3-2 L’apparition de Desmond Tutu dans la presse chrétienne française

Les prises de positions de Desmond Tutu sont régulièrement reprises dans la presse chrétienne française dans les années 80. Cependant, et alors que l’homme est évêque du Lesotho et donc non impliqué directement dans l’histoire sud-africaine, Le christianisme au XXème siècle reproduit dès 1976 quelques passages, sans commentaire, de la lettre que D. Tutu adresse au premier ministre M. Vorster799. C’est en tant que doyen anglican de Johannesburg qu’il lui écrit, une lettre d’un chrétien à un autre. Quelques semaines avant les émeutes de Soweto, D. Tutu fait preuve d’une grande clairvoyance, prévoyant un bain de sang si aucune réforme n’est faite, le Noir à la dignité bafouée commençant à perdre patience. Le propos se fait concret : D. Tutu réclame la fin de la ségrégation territoriale, la fin du système des laissez-passer et enfin, « une transformation de l’Afrique du Sud en une société non-raciale, libre et juste 800  ». Desmond Tutu ne se contente donc pas de « simples » condamnations théoriques et propose au premier ministre de nouvelles orientations politiques. Bien sûr, l’interlocuteur choisi marque bien la volonté de Desmond Tutu de s’inscrire dans une contestation qui prend bien une forme politique.

La lettre prend, dans ses dernières lignes, la forme d’un avertissement, la preuve que l’appel à la plus haute autorité du pays a été tenté :

‘« Si ce que je vous suggère ici n’est pas pris en considération et si la rapide détérioration de la situation n’est pas immédiatement stoppée, alors, il n’y aura plus d’extrémistes de droite à craindre. Il n’y aura rien du tout ! […]. Je souhaite communiquer notre correspondance à la presse, de préférence d’un commun accord. Ainsi, tous nos compatriotes, Blancs et Noirs, sauront que de notre côté, nous avons fait tout ce qui parait humainement possible pour en appeler non seulement aux Blancs de la base mais jusqu’à la plus haute personnalité du pays, et pour lancer le grand avertissement contenu dans cette lettre 801  ».’

Cette lettre ne provoque aucun assouplissement dans la politique d’apartheid et la jeunesse noire exaspérée se révoltera en juin.

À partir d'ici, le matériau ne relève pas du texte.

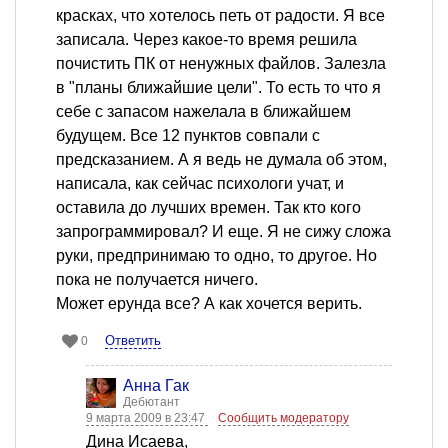
красках, что хотелось петь от радости. Я все
записала. Через какое-то время решила
почистить ПК от ненужных файлов. Залезла
в "планы ближайшие цели". То есть то что я
себе с запасом нажелала в ближайшем
будущем. Все 12 пунктов совпали с
предсказанием. А я ведь не думала об этом,
написала, как сейчас психологи учат, и
оставила до лучших времен. Так кто кого
запрограммировал? И еще. Я не сижу сложа
руки, предпринимаю то одно, то другое. Но
пока не получается ничего.
Может ерунда все? А как хочется верить.
Ответить
0
Анна Гак
Дебютант
9 марта 2009 в 23:47
Сообщить модератору
Дина Исаева,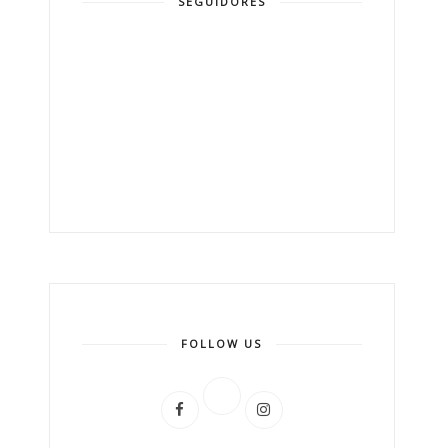
SEGUIDORES
FOLLOW US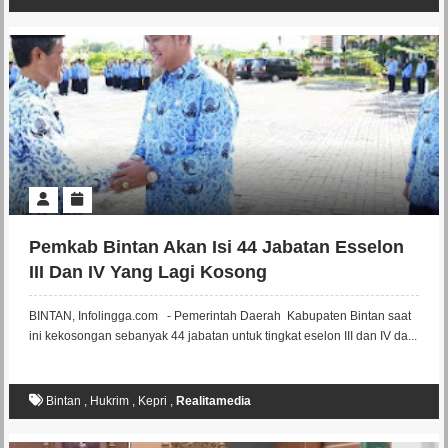
Pemkab Bintan Akan Isi 44 Jabatan Esselon
III Dan IV Yang Lagi Kosong
BINTAN, Infolingga.com - Pemerintah Daerah Kabupaten Bintan saat
ini kekosongan sebanyak 44 jabatan untuk tingkat eselon III dan IV da...
Bintan
,
Hukrim
,
Kepri
,
Realitamedia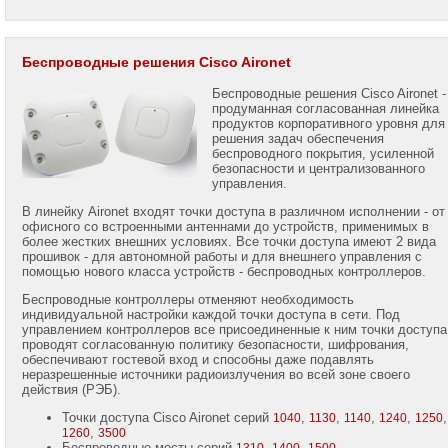
Беспроводные решения Cisco Aironet
Беспроводные решения Cisco Aironet -
продуманная согласованная линейка
продуктов корпоративного уровня для
решения задач обеспечения
беспроводного покрытия, усиленной
безопасности и централизованного
управления.
В линейку Aironet входят точки доступа в различном исполнении - от
офисного со встроенными антеннами до устройств, применимых в
более жестких внешних условиях. Все точки доступа имеют 2 вида
прошивок - для автономной работы и для внешнего управления с
помощью нового класса устройств - беспроводных контроллеров.
Беспроводные контроллеры отменяют необходимость
индивидуальной настройки каждой точки доступа в сети. Под
управлением контроллеров все присоединенные к ним точки доступа
проводят согласованную политику безопасности, шифрования,
обеспечивают гостевой вход и способны даже подавлять
неразрешенные источники радиоизлучения во всей зоне своего
действия (РЭБ).
Точки доступа Cisco Aironet серий
,
,
,
,
,
1040
1130
1140
1240
1250
,
1260
3500
Беспроводные мосты серий
,
,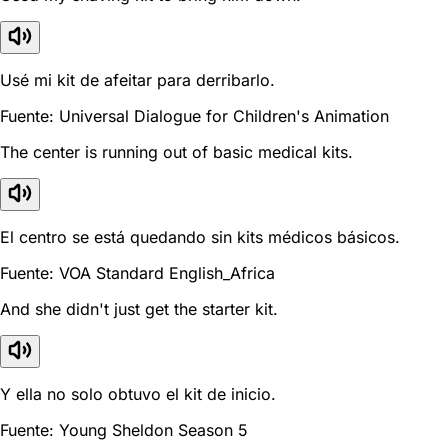
Usé mi kit de afeitar para derribarlo.
Fuente: Universal Dialogue for Children's Animation
The center is running out of basic medical kits.
El centro se está quedando sin kits médicos básicos.
Fuente: VOA Standard English_Africa
And she didn't just get the starter kit.
Y ella no solo obtuvo el kit de inicio.
Fuente: Young Sheldon Season 5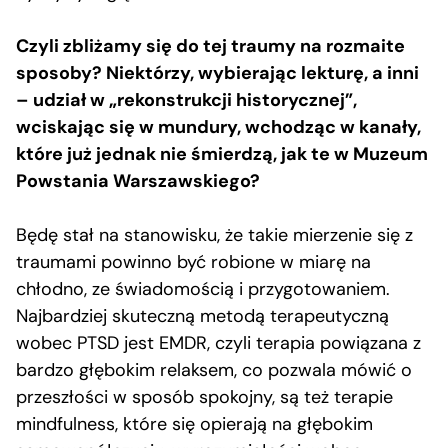
Czyli zbliżamy się do tej traumy na rozmaite
sposoby? Niektórzy, wybierając lekturę, a inni
– udział w „rekonstrukcji historycznej”,
wciskając się w mundury, wchodząc w kanały,
które już jednak nie śmierdzą, jak te w Muzeum
Powstania Warszawskiego?
Będę stał na stanowisku, że takie mierzenie się z
traumami powinno być robione w miarę na
chłodno, ze świadomością i przygotowaniem.
Najbardziej skuteczną metodą terapeutyczną
wobec PTSD jest EMDR, czyli terapia powiązana z
bardzo głębokim relaksem, co pozwala mówić o
przeszłości w sposób spokojny, są też terapie
mindfulness, które się opierają na głębokim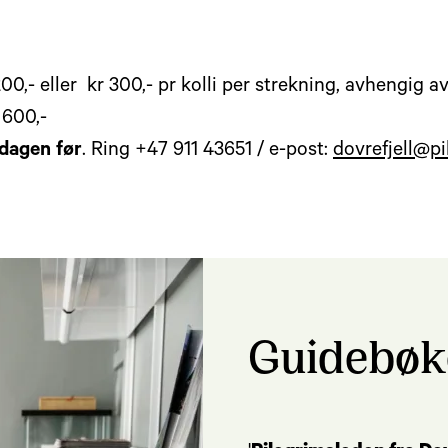
00,- eller kr 300,- pr kolli per strekning, avhengig 
 600,-
 dagen før
. Ring +47 911 43651 / e-post:
dovrefjell@pi
Guidebøk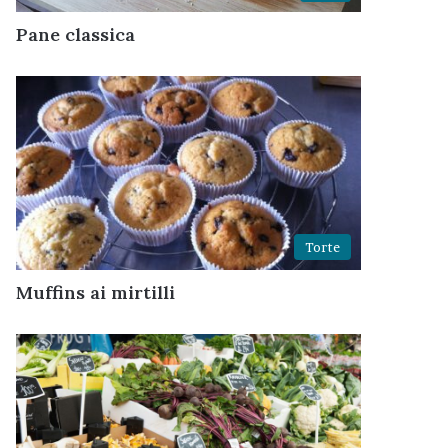
Pane classica
Torte
Muffins ai mirtilli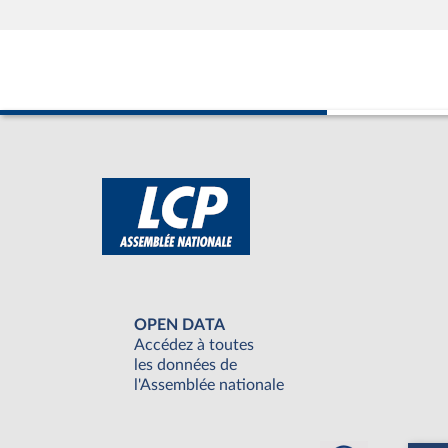
OPEN DATA
Accédez à toutes
les données de
l'Assemblée nationale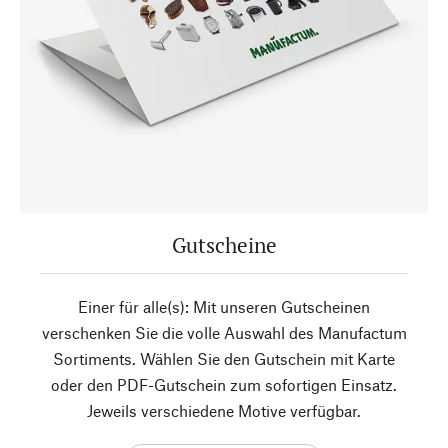
Gutscheine
Einer für alle(s): Mit unseren Gutscheinen
verschenken Sie die volle Auswahl des Manufactum
Sortiments. Wählen Sie den Gutschein mit Karte
oder den PDF-Gutschein zum sofortigen Einsatz.
Jeweils verschiedene Motive verfügbar.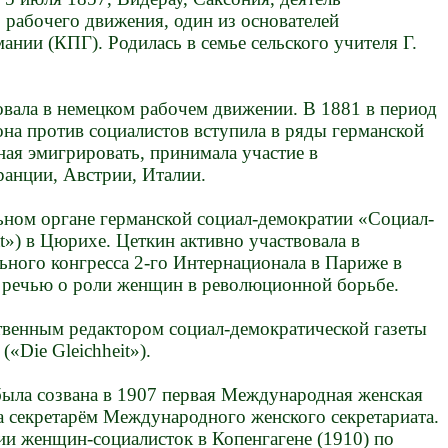
 рабочего движения, один из основателей
нии (КПГ). Родилась в семье сельского учителя Г.
вовала в немецком рабочем движении. В 1881 в период
на против социалистов вступила в ряды германской
ая эмигрировать, принимала участие в
анции, Австрии, Италии.
льном органе германской социал-демократии «Социал-
t») в Цюрихе. Цеткин активно участвовала в
ьного конгресса 2-го Интернационала в Париже в
 с речью о роли женщин в революционной борьбе.
венным редактором социал-демократической газеты
«Die Gleichheit»).
ыла созвана в 1907 первая Международная женская
а секретарём Международного женского секретариата.
 женщин-социалисток в Копенгагене (1910) по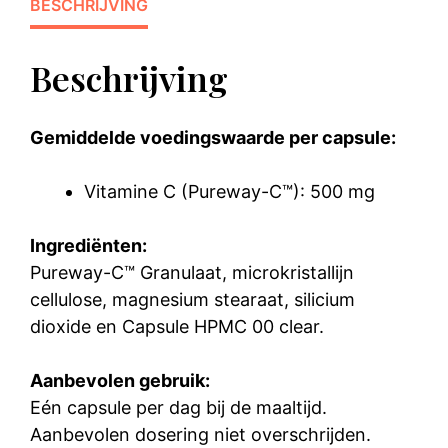
BESCHRIJVING
Beschrijving
Gemiddelde voedingswaarde per capsule:
Vitamine C (Pureway-C™): 500 mg
Ingrediënten:
Pureway-C™ Granulaat, microkristallijn
cellulose, magnesium stearaat, silicium
dioxide en Capsule HPMC 00 clear.
Aanbevolen gebruik:
Eén capsule per dag bij de maaltijd.
Aanbevolen dosering niet overschrijden.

Elle marque la première manifestation de l’engagement de Desmond Tutu contre l’apartheid reproduite dans la presse française. Desmond Tutu n’a pas encore pris ses fonctions à la tête du SACC et il est sobrement présenté, dans une courte introduction, comme étant évêque anglican mais surtout « le premier africain doyen de Johannesburg 802  ». Le fait est suffisamment exceptionnel pour devoir être mentionné. Mais si la personnalité de Desmond Tutu intéresse, c’est aussi en raison de son implication comme Directeur associé du Fonds d’études théologiques du COE. Enfin, la lettre étant reproduite dans le numéro daté du 13 septembre, il semble évident que les récentes émeutes de Soweto aient pu provoqué rétrospectivement l’attention des observateurs français sur une déclaration qui prévoyait déjà la dégradation de la situation.

En 1977, Le journal des missions évangéliques reproduit une déclaration de Desmond Tutu abordant les mêmes thèmes et rendant plus concret l’action que les Eglises doivent apporter :

‘« Je crois avec ferveur que l’Eglise, dans notre sorte de situation, ne saurait être un instrument utilisable pour conserver et pour perpétuer le statu quo, mais qu’au contraire, elle doit représenter la seule réelle opposition à l’injustice et à l’oppression. L’Eglise doit se ranger sans équivoque du côté des opprimés  803 ».’

L’Eglise se doit donc de redonner une dignité à une population noire qui s’en est vu dépouiller par le système d’apartheid. Le rôle à jouer est un rôle actif et la nécessité de leur implication s’imposera dans tous les discours de Desmond Tutu au fil des années.

Notes
799.

« Lettre ouverte de l’évêque anglican Desmond Tutu à M. Vorster », Le christianisme au XXème siècle, n°34, 13 septembre 1976, p. 5.

800.

Ibid.

801.

Ibid.

802.

Ibid.

803.

Journal des missions évangéliques, op.cit.(1977), p. 82.